## Trecho da página

##############################

O interrogatório do tenente-coronel Mauro Cid, o primeiro da série de oito réus no processo sobre a trama golpista, terminou sendo bom para os ex-ministros Anderson Torres e Augusto Heleno, ruim para o ex-presidente Jair Bolsonaro e péssimo para o general Walter Braga Netto e para o almirante Almir Garnier. Não mudou muito a situação do general Paulo Sérgio Nogueira ou de Alexandre Ramagem. Ao longo de pouco mais de três horas de depoimento, Cid demonstrou insegurança sobre alguns pontos, amenizou algumas declarações na delação premiada e reafirmou outras, o que pode ser decisivo para o futuro de alguns dos réus.
No caso de Jair Bolsonaro, o acusado mais famoso e apontado como um dos líderes da trama golpista, poderia ser pior, mas nem por isso o depoimento de Cid deixou de ser ruim. De positivo, o fato de Mauro Cid ter rejeitado que tenha presenciado qualquer ordem de Bolsonaro para a publicação de uma nota das Forças Armadas que deu esperança aos golpistas que estavam diante dos quartéis. Além disso, durante todo o depoimento o delator enfatizou haver “pressão” sobre Bolsonaro para que ele tomasse uma atitude radical que, no fim das contas, por medo ou falta de apoio, o presidente decidiu não tomar.

##############################

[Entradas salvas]
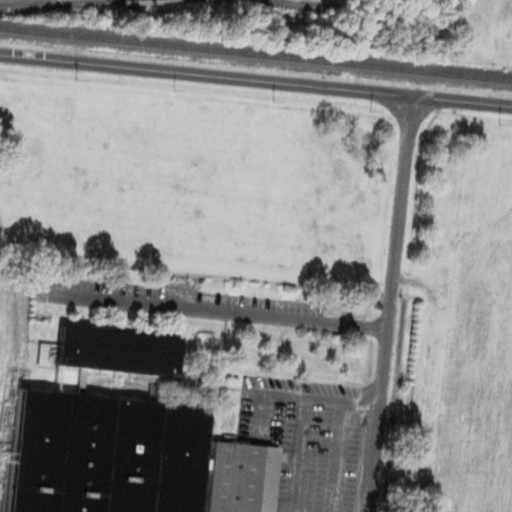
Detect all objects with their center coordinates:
railway: (167, 1)
railway: (256, 52)
road: (255, 79)
road: (386, 303)
road: (215, 308)
railway: (12, 366)
railway: (6, 402)
building: (120, 435)
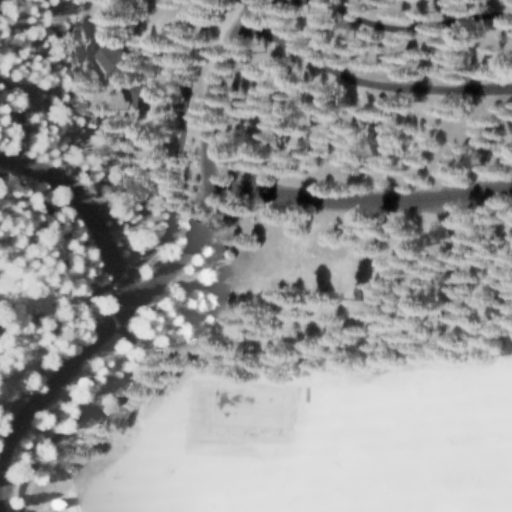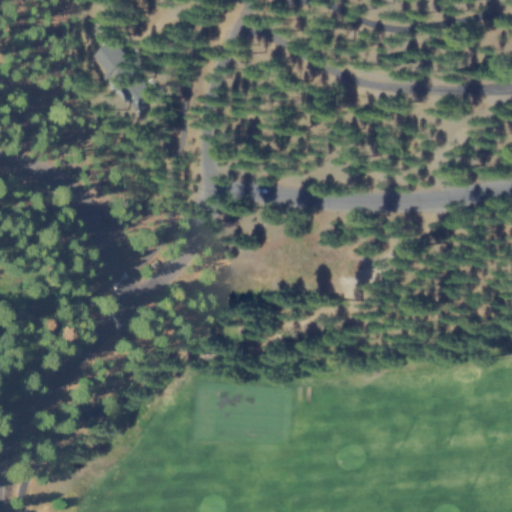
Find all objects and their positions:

##############################

Pode transcrever, sem nenhuma alteração, a parte do texto acima sobre o interrogatório de Mauro Cid que começa em "O interrogatório do" e termina em "alguns dos réus."?

## Resposta abaixo
O interrogatório do tenente-coronel Mauro Cid, o primeiro da série de oito réus no processo sobre a trama golpista, terminou sendo bom para os ex-ministros Anderson Torres e Augusto Heleno, ruim para o ex-presidente Jair Bolsonaro e péssimo para o general Walter Braga Netto e para o almirante Almir Garnier. Não mudou muito a situação do general Paulo Sérgio Nogueira ou de Alexandre Ramagem. Ao longo de pouco mais de três horas de depoimento, Cid demonstrou insegurança sobre alguns pontos, amenizou algumas declarações na delação premiada e reafirmou outras, o que pode ser decisivo para o futuro de alguns dos réus.